__Exercise requirements__
Each line below that carries the string "with" must appear in the answer.

##### Source records #####

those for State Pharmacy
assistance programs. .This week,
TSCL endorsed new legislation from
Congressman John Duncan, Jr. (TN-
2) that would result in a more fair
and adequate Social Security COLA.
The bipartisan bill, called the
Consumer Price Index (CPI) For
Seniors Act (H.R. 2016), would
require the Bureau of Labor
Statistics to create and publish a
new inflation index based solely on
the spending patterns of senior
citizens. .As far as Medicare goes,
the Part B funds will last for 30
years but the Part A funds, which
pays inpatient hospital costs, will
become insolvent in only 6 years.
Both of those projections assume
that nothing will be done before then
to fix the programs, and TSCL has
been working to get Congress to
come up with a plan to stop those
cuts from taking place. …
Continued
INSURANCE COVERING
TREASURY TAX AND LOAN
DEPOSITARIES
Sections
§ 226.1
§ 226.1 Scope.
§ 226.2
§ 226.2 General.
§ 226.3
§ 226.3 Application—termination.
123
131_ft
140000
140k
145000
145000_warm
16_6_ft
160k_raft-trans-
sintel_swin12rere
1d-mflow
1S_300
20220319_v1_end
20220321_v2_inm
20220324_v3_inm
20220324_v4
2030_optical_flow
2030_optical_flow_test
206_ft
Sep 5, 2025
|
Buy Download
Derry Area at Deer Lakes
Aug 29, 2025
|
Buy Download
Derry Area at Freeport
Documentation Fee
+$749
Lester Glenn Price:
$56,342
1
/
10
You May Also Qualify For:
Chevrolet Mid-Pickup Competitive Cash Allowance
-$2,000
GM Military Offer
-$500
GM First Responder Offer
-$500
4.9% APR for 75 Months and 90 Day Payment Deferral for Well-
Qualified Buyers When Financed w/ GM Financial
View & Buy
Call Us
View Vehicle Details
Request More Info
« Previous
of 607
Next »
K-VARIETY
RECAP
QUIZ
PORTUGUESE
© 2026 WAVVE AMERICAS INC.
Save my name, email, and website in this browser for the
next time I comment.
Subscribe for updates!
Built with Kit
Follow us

#####

__Problem solution__
come up with a plan to stop those
Built with Kit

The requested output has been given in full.